▶ _Work instruction 1_
Reproduce word for word the part of the oil price commentary below that runs from "In his morning" down to "decade or so.".
▶ _Work instruction 2_
Using the oil price commentary below, say whether each statement agrees with it, answering yes or no and quoting the deciding words: (a) oil has been lower than its current level for 6% of the time since the start of 2005; (b) Gold was the biggest winner among the traditional asset classes; (c) 112 days of the low-price period fell in late 2015 and early 2016.

▶ _Excerpt provided_
In his morning note, Deutsche Bank’s Jim Reid discusses the latest bear market in oil, and highlights some interesting details for oil price fans: oil is now back to levels last seen on September 16th last year and even though we’ve rallied hard since February 2016, Oil has only been lower than this for 6% (188 days) of the time since the start of 2005. That is mostly made up of 44 days in 2008/09 and 112 days in late 2015/ early 2016. So these are pretty stressed levels relative to the past decade or so.
Just as notably, Reid notes that oil has returned to levels last seen in the start of 2005 which prompted the Deutsche analyst to publish his usual monthly asset performance chart from this date to put the lethargic performance of Oil in some context over the last 12 and a half years. Keeping it in USD hedged terms only for simplicity sake, of the traditional asset classes monitored by Deutsche, the biggest winners have been the Shanghai Comp (+286%), Gold (+189%), Hang Seng (+177%), S&P 500 (+163%) and EM Equities (+160%). So while Oil is net flat it’s not stopped equity markets rallying incredibly over that time.

▶ _Provided data_
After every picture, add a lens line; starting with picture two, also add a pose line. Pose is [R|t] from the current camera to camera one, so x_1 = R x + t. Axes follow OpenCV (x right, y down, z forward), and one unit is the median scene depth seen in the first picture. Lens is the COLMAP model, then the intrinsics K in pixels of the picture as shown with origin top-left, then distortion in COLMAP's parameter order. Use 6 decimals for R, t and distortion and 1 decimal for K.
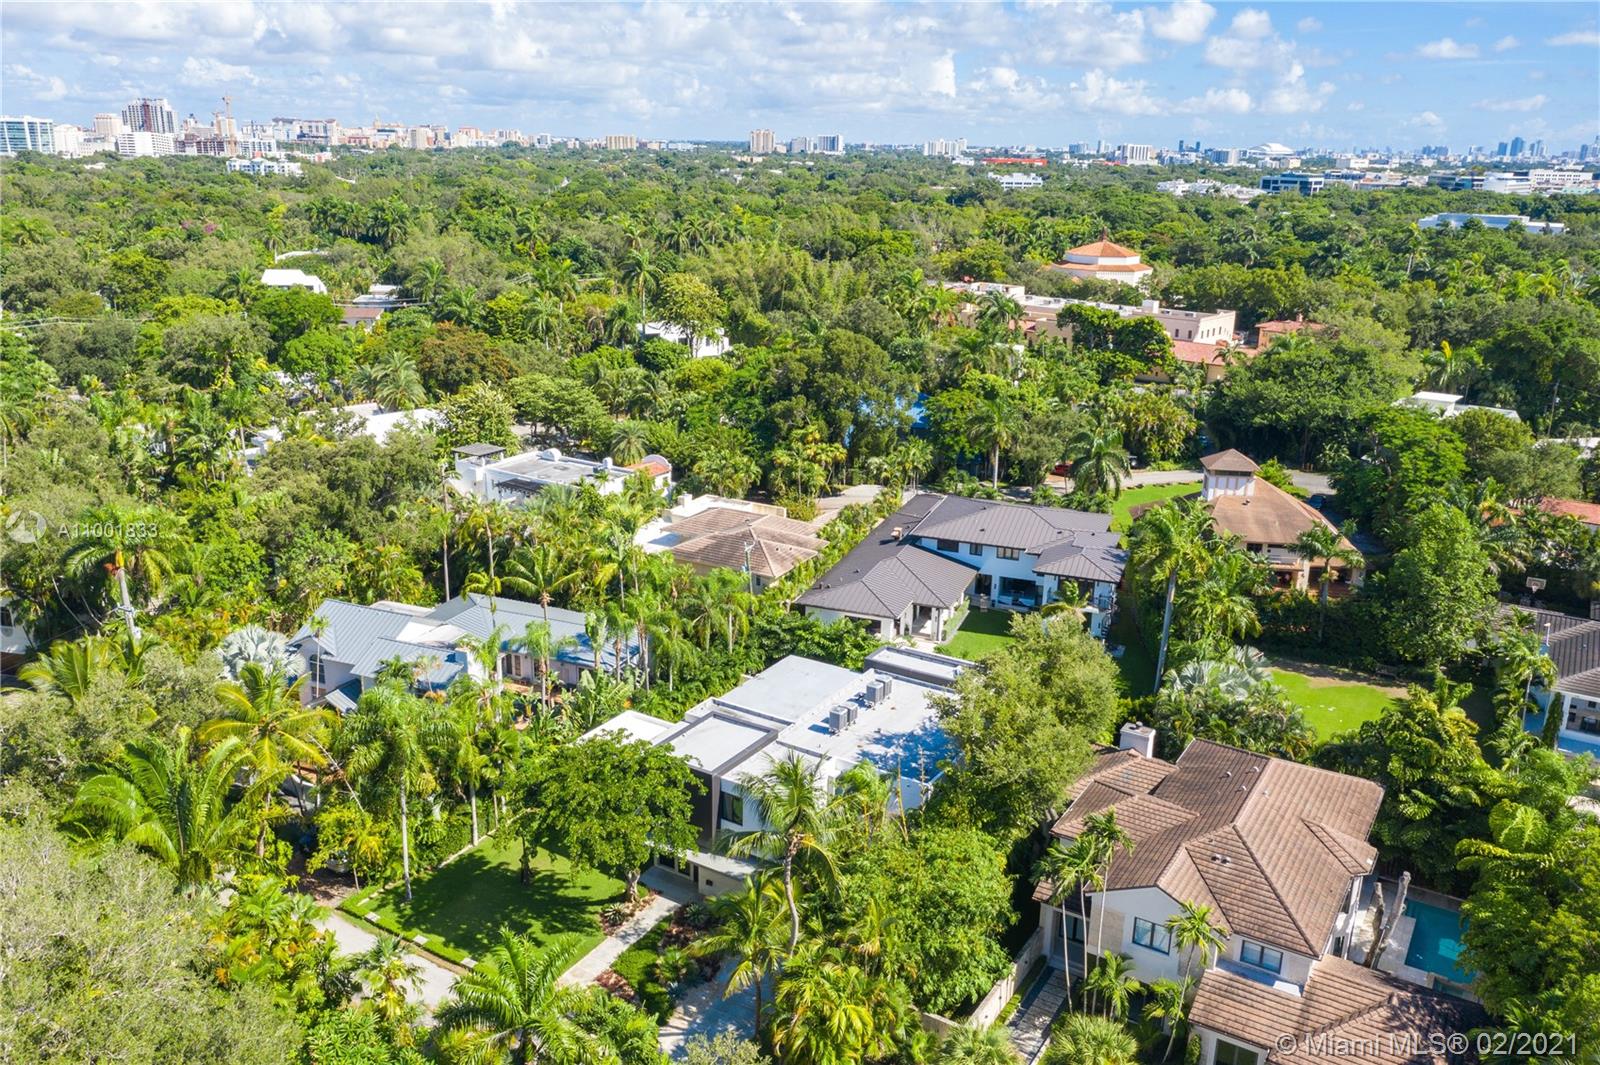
lens RADIAL K [[1268.3, 0, 800.0], [0, 1268.3, 532.5], [0, 0, 1]] dist [0.010281, 0.001067]
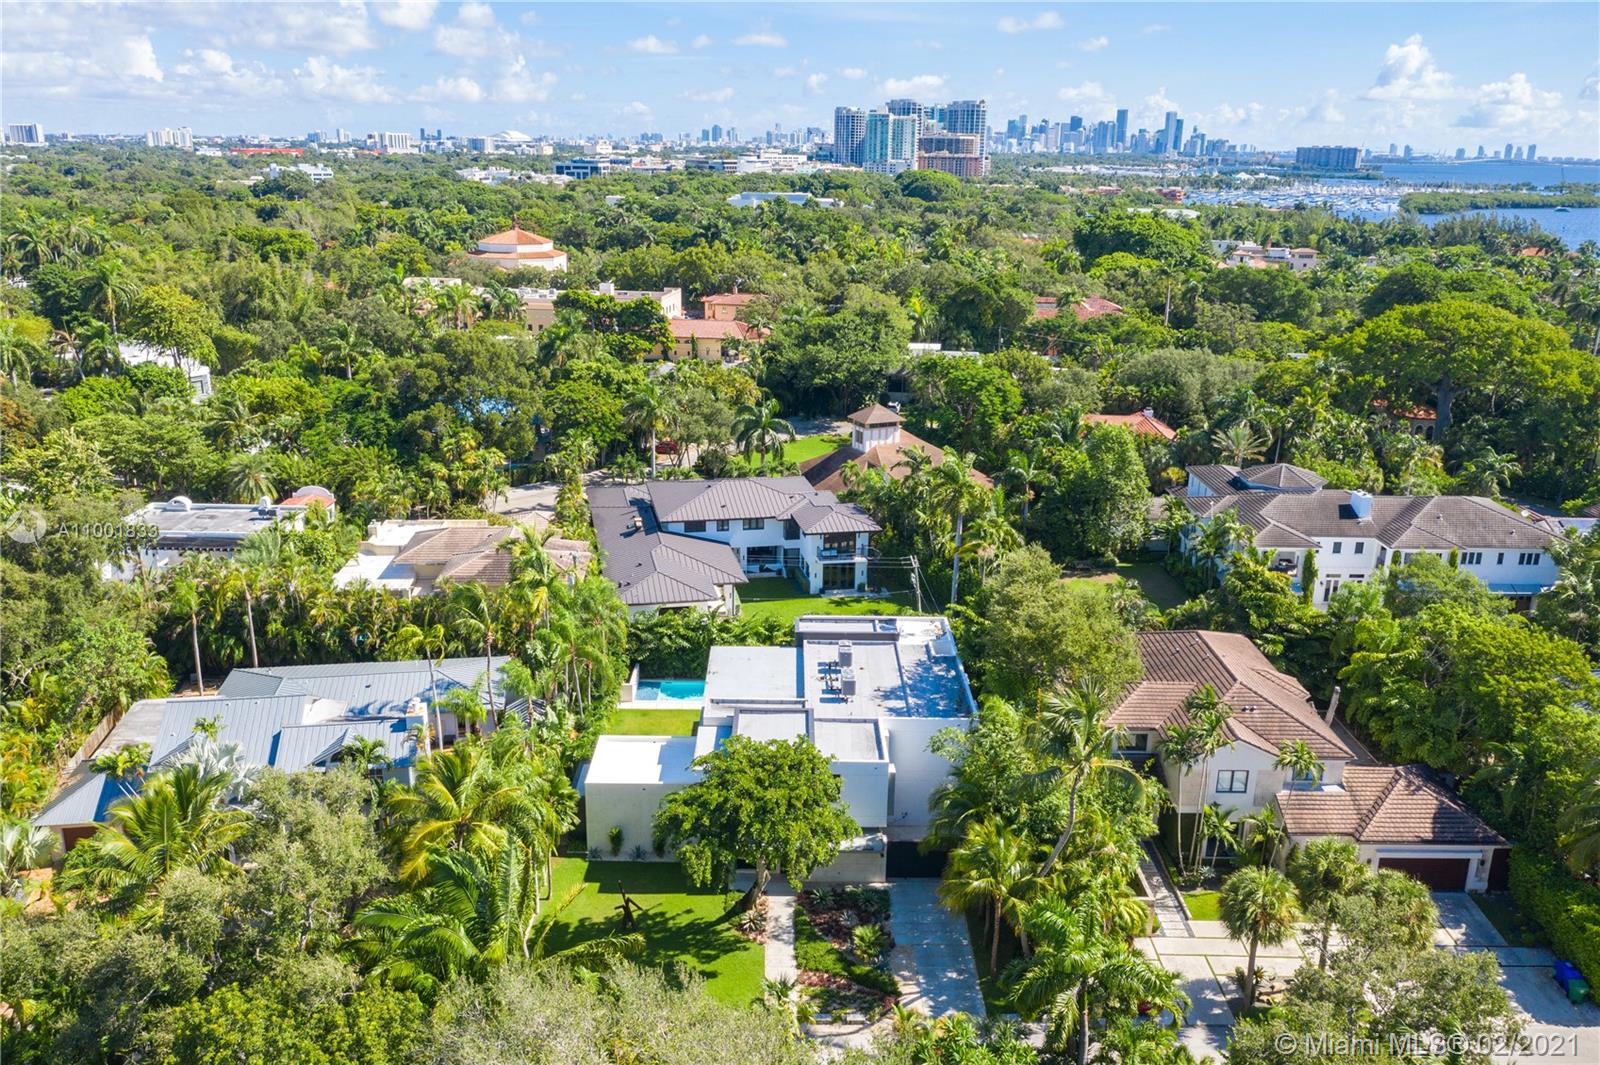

▶ _Expected answer 1_
In his morning note, Deutsche Bank’s Jim Reid discusses the latest bear market in oil, and highlights some interesting details for oil price fans: oil is now back to levels last seen on September 16th last year and even though we’ve rallied hard since February 2016, Oil has only been lower than this for 6% (188 days) of the time since the start of 2005. That is mostly made up of 44 days in 2008/09 and 112 days in late 2015/ early 2016. So these are pretty stressed levels relative to the past decade or so.

▶ _Expected answer 2_
(a) Yes: "Oil has only been lower than this for 6% (188 days) of the time since the start of 2005."
(b) No: "the biggest winners have been the Shanghai Comp (+286%), Gold (+189%)"
(c) Yes: "112 days in late 2015/ early 2016"